BEGIN

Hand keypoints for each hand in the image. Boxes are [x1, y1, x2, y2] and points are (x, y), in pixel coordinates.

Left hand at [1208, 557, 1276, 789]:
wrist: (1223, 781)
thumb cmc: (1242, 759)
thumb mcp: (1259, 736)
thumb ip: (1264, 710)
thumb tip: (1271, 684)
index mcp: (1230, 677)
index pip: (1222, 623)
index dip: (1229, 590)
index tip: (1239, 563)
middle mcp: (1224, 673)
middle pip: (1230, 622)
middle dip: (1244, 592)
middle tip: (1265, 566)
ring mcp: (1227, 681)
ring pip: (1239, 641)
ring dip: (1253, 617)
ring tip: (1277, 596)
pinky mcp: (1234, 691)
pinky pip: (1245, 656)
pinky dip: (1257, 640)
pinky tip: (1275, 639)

END
BEGIN

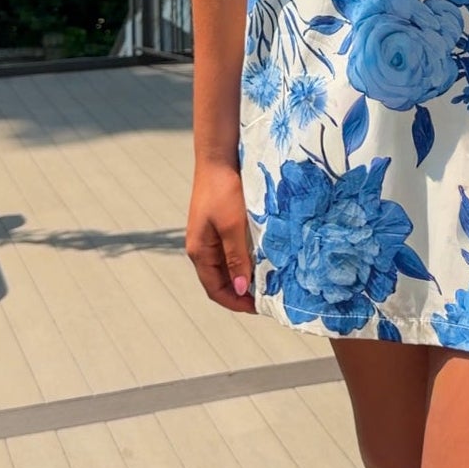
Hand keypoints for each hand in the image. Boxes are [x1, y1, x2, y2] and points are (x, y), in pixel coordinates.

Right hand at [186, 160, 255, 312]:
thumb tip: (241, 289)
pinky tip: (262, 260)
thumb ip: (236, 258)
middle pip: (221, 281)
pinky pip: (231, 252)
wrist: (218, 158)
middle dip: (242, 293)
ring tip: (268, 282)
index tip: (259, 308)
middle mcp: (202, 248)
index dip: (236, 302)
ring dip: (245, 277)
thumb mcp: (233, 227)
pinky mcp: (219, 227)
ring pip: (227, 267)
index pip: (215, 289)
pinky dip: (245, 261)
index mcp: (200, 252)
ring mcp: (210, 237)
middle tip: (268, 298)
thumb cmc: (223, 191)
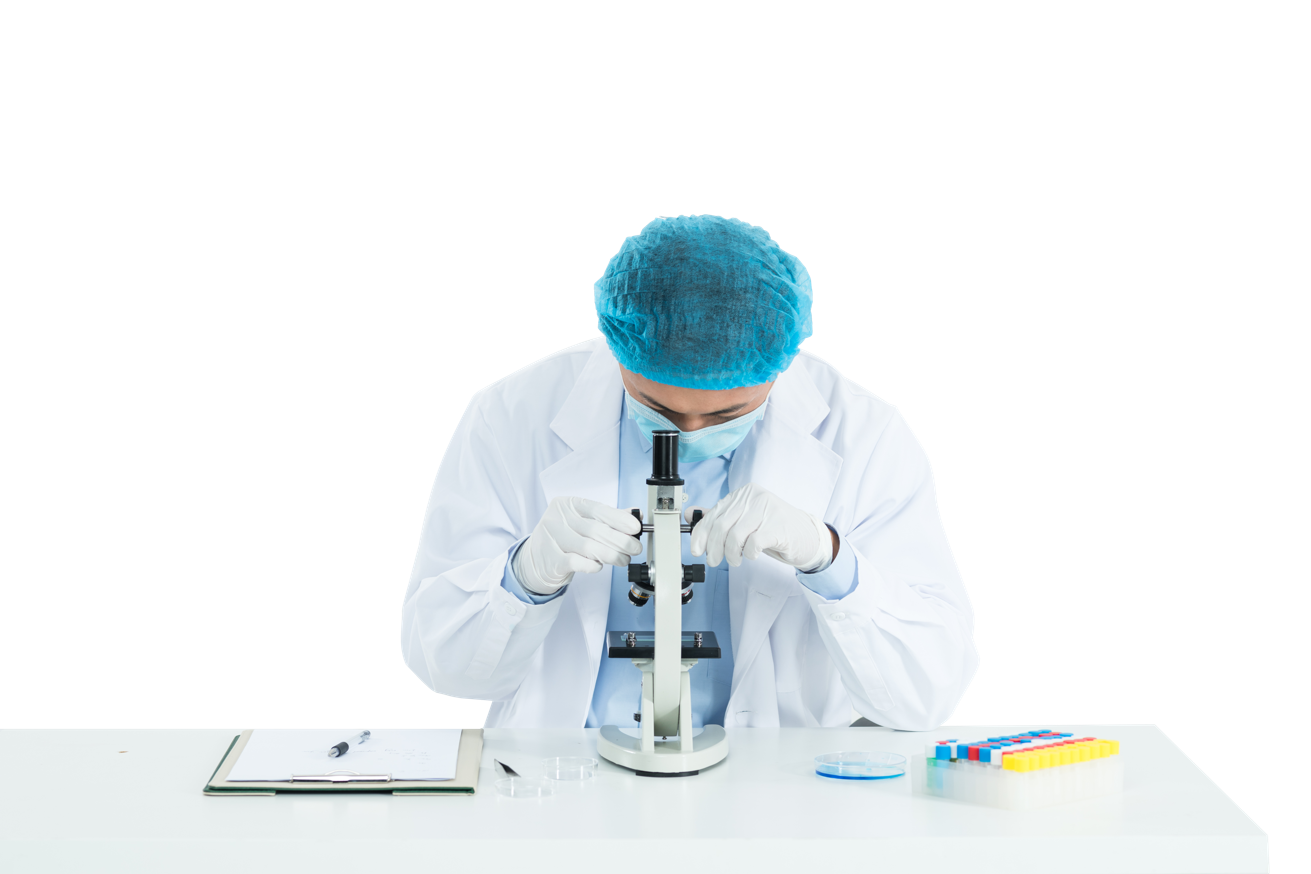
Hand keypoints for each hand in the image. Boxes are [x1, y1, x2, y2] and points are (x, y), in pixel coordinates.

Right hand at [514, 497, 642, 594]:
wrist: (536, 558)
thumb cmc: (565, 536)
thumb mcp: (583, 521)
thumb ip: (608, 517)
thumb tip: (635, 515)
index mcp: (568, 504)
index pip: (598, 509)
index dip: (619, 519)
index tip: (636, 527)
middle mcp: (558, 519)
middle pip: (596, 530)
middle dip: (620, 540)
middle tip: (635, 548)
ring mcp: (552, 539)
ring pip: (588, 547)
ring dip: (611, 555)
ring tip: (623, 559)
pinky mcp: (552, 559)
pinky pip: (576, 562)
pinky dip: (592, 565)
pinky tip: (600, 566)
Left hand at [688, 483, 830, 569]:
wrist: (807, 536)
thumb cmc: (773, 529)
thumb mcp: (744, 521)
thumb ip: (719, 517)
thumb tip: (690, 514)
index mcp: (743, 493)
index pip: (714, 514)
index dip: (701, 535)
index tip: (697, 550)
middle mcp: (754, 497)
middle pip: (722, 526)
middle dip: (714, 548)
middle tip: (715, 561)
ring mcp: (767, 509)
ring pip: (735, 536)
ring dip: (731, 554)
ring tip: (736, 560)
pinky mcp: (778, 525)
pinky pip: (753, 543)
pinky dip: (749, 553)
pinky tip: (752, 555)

END
BEGIN

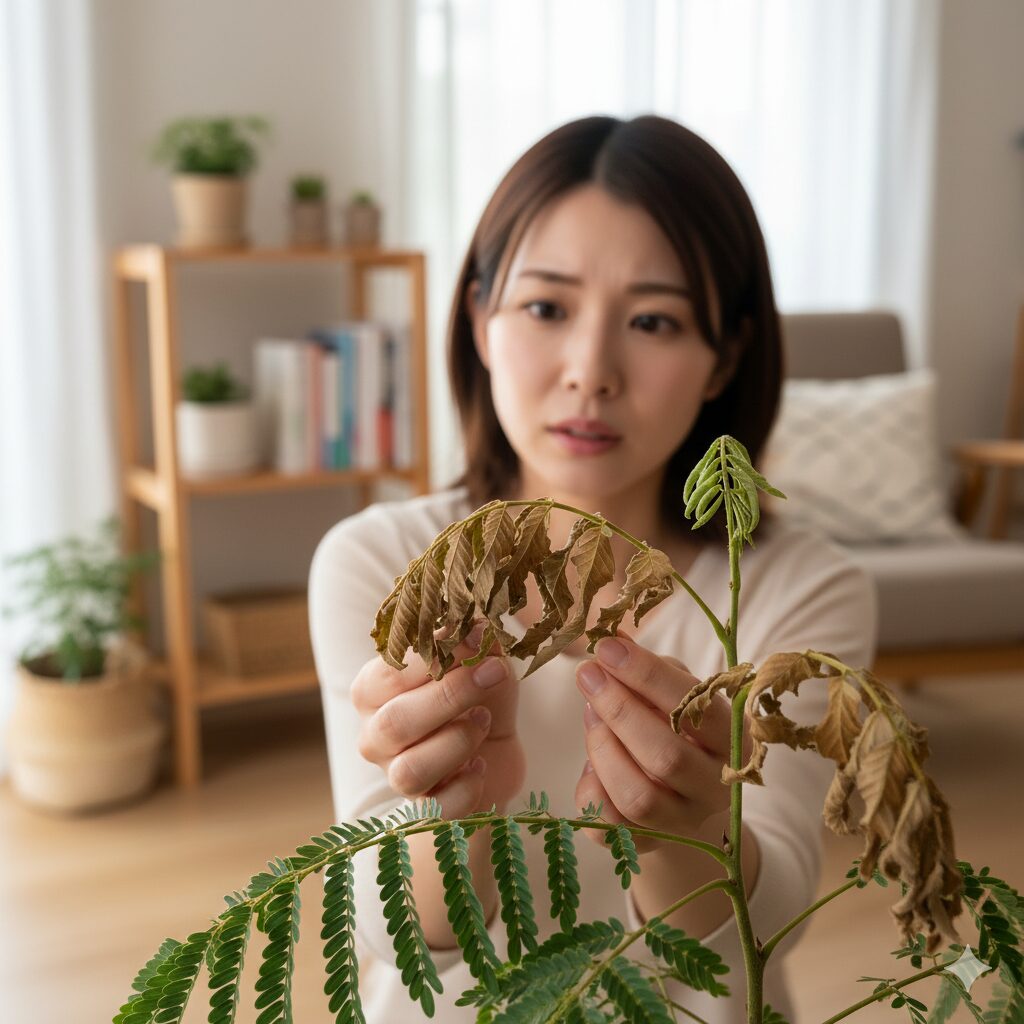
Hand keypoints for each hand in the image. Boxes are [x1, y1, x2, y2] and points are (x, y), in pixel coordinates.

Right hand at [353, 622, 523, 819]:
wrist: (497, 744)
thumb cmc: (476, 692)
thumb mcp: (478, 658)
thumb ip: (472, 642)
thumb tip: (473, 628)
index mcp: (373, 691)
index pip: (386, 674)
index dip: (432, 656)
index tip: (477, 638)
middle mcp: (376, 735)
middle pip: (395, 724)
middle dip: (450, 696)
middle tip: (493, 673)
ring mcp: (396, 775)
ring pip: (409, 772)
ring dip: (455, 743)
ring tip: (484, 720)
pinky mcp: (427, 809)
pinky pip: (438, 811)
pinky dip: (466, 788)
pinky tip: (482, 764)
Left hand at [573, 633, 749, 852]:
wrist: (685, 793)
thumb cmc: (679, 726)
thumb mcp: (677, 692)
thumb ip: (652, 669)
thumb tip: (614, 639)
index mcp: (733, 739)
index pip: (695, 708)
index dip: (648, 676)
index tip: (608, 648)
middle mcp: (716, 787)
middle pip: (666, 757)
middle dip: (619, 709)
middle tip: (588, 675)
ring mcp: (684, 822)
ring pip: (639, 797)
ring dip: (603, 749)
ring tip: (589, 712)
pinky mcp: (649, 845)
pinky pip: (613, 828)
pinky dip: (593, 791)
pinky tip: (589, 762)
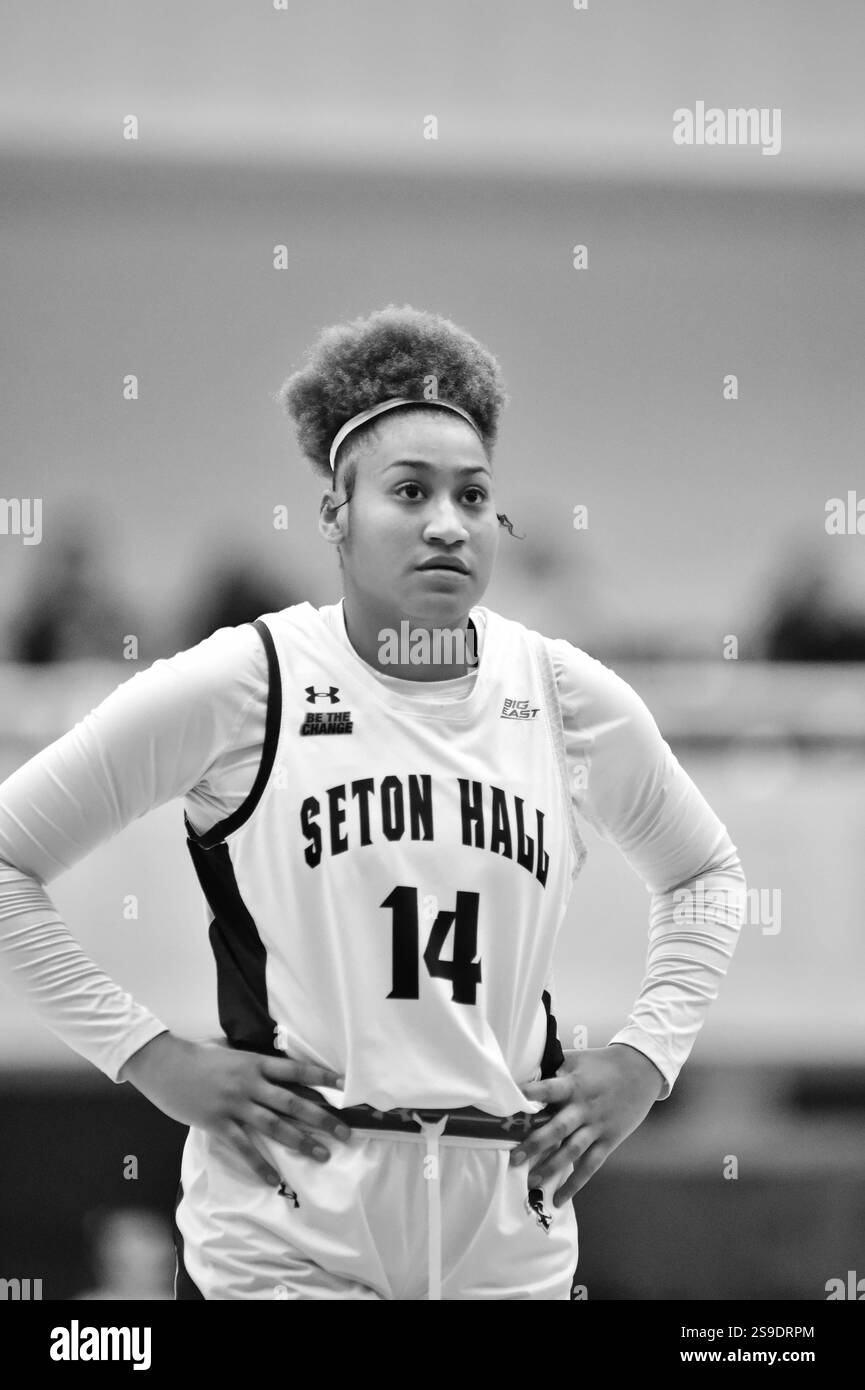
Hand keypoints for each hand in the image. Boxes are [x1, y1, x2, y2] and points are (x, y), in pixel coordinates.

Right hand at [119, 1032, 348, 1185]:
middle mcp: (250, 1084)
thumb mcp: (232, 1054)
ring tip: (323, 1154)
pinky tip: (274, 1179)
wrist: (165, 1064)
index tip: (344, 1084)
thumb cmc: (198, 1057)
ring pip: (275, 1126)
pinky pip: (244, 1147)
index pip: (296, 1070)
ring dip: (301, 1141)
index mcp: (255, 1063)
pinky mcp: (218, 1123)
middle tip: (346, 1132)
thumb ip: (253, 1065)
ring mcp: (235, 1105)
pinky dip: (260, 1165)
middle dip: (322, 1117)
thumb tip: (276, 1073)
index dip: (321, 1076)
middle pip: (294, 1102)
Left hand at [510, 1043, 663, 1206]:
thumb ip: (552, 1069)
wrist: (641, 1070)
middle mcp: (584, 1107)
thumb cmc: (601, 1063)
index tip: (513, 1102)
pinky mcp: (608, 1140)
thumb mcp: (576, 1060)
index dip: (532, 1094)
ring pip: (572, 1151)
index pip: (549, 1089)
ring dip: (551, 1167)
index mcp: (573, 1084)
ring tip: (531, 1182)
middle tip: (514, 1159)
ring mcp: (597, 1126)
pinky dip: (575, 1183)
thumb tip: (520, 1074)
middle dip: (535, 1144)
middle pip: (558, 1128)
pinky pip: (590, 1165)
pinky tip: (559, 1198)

END

Work order:
Lines to set down from above: the line with "middle mcp: (376, 735)", the line with "pinky dip: (466, 788)", and every line between, each exactly as written.

Output for this exercise:
middle mcp: (376, 735)
middle pip: (395, 724)
middle dip: (450, 696)
middle tip: (493, 673)
ring mcp: (396, 775)
ring pip: (409, 772)
ring dip: (455, 743)
ring tip: (484, 720)
pinky mcp: (427, 809)
pinky pip: (438, 811)
pinky dip: (466, 788)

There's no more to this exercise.